Drifting back into everyday life, I'm really missing everyone--wishing we had had more time together. Next year, a whole week perhaps??? : >
Thu, October 2, 2008 - 8:38 AM
I hope you took a moment to your self to break into a big, big smile and say to yourself, "I DID IT! I DID IT! I DID IT!"

If you didn't or haven't yet, I hope that you will. It's good for the immune system to take pride in oneself.

I love you, too, Beth.
Thu, October 2, 2008 - 9:00 AM
Whoops, that's Heather TROY. Where did the Cruz come from? God, I'm getting addled.
Thu, October 2, 2008 - 9:21 AM
I love you Beth, lots and lots and lots. You were brilliant and I loved your class. It was such a pleasure to meet with you. This blog is amazing :-)
Thu, October 2, 2008 - 10:20 AM
I am completely floating by your wonderful story. I'm so happy the trip was amazing for you, Bax and Ann. Congrats on conquering a big fear. much love and respect to you
Thu, October 2, 2008 - 12:33 PM
congrats kudos & props to you for overcoming your anxiety around your workshop. it came off beautifully and (imo) it really expanded the hoop path experience for those of us that have had previous hoop path experiences. i hope i can draw some courage from your example.
Thu, October 2, 2008 - 1:47 PM
Beautifully written!!!
Oh my goodness, thank you for sharing your experiences and thoughts of this amazing gathering. I am still blown away by it, and slowly forming more words to describe it all..
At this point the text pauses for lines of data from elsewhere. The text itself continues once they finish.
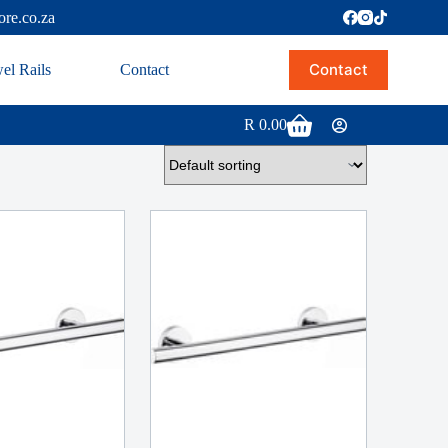
ore.co.za
Contact
el Rails
Contact
R
0.00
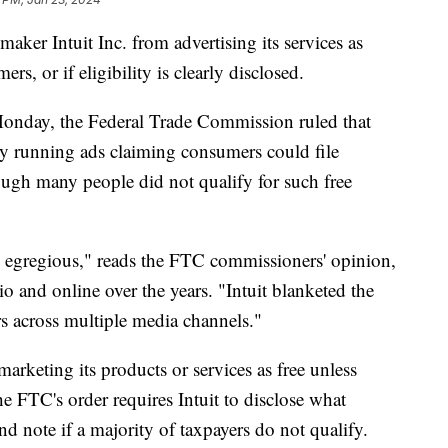
maker Intuit Inc. from advertising its services as
ers, or if eligibility is clearly disclosed.
 Monday, the Federal Trade Commission ruled that
 by running ads claiming consumers could file
ugh many people did not qualify for such free
is egregious," reads the FTC commissioners' opinion,
io and online over the years. "Intuit blanketed the
rs across multiple media channels."
marketing its products or services as free unless
the FTC's order requires Intuit to disclose what
nd note if a majority of taxpayers do not qualify.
I am very proud of you to hear how you overcame your feelings of doubt. It is understandable to feel that way about such an intimidating group of hoop dancers...but I loved hearing your insight to your dance. After watching you for so many years online, I was blissing out watching you in real life. ♥

And that goes for everyone at hoopcamp. Totally rad. So happy I was able to make that a part of my life...

I love you all SO MUCH!!! ♥

Thu, October 2, 2008 - 3:28 PM
I told you you'd be great. Don't ever doubt me again, k? ;-) I'm so happy that the weekend was such a success for everyone. I just keep hearing such wonderful things about hoopcamp. It's great to get to read such in depths blogs and feel, vicariously, what it must have been like to be there. I love what Silverstar said....get a group of hoopers together and of course it's going to be a great time....never a truer statement has been said (i'm sure that is so not grammatically correct). I was thinking about yoiu all day today Beth, and really contemplating the workshop you did for us in the barn and sat in awe at how natural your teaching talents are and what a beautiful way you have with words and metaphor. I aspire to that. I love you my dear dear friend.
Thu, October 2, 2008 - 4:48 PM
Happy to read this and happy for you in so many ways. You have already been a teacher for many of us and you didn't even know it. I was so grateful to get to "preveiw" your class and it made me feel a part of all the excitement. You ARE so gifted. Congratulations!!! So much love and respect, always.
Sat, October 4, 2008 - 10:33 AM
Beautifully written! It was so wonderful to share this event with you Beth! I can't wait for more.

xoxo
Christabel
Sun, October 5, 2008 - 6:40 PM
I was there at hoopamp for your workshop and you were so great, it is really hard to believe you could have been anxious about it. You were very polished. You transported me. Thank you! Your description of hoopcamp is right on! So glad to have met you and my other hooper sisters and brothers!